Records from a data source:
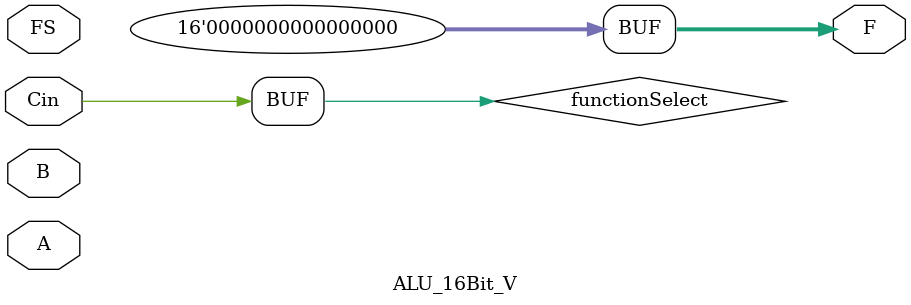
<source format=v>
module ALU_16Bit_V(F,A,B,FS,Cin);

input [15:0]A,B;
input [4:0]FS;
input Cin;
output reg [15:0]F;

wire functionSelect;
assign functionSelect = {{FS[4]},{FS[3]},{FS[2]},{FS[1]},{FS[0]},{Cin}};

always begin
casex (functionSelect)

//Arithmetic
6'b100001:           F <= A + 16'b1;  
              
6'b101000:           F <= A + B;  
              
6'b101101:           F <= A - B; 
               
6'b100100:           F <= A - 16'b1;  
                
6'b100011:           F <= -A;                

//Logic
6'b00000X:           F <= 16'b0;              

6'b01100X:           F <= A;                  

6'b00011X:           F <= ~A;                     

6'b01000X:           F <= A & B;                

6'b01110X:           F <= A | B;                

6'b00110X:           F <= A ^ B;                  

6'b01111X:           F <= 16'b111111111111111111;                 

6'b11XX00:           F <= A<<1'b1;                 

6'b11XX1X:           F <= A>>1'b1;                 

		endcase
	end
endmodule 
</source>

Task instructions:
Would you retype all the lines shown above, exactly as written and without any picture?

Response area:
<source format=v>
module ALU_16Bit_V(F,A,B,FS,Cin);

input [15:0]A,B;
input [4:0]FS;
input Cin;
output reg [15:0]F;

wire functionSelect;
assign functionSelect = {{FS[4]},{FS[3]},{FS[2]},{FS[1]},{FS[0]},{Cin}};

always begin
casex (functionSelect)

//Arithmetic
6'b100001:           F <= A + 16'b1;  
              
6'b101000:           F <= A + B;  
              
6'b101101:           F <= A - B; 
               
6'b100100:           F <= A - 16'b1;  
                
6'b100011:           F <= -A;                

//Logic
6'b00000X:           F <= 16'b0;              

6'b01100X:           F <= A;                  

6'b00011X:           F <= ~A;                     

6'b01000X:           F <= A & B;                

6'b01110X:           F <= A | B;                

6'b00110X:           F <= A ^ B;                  

6'b01111X:           F <= 16'b111111111111111111;                 

6'b11XX00:           F <= A<<1'b1;                 

6'b11XX1X:           F <= A>>1'b1;                 

		endcase
	end
endmodule 
</source>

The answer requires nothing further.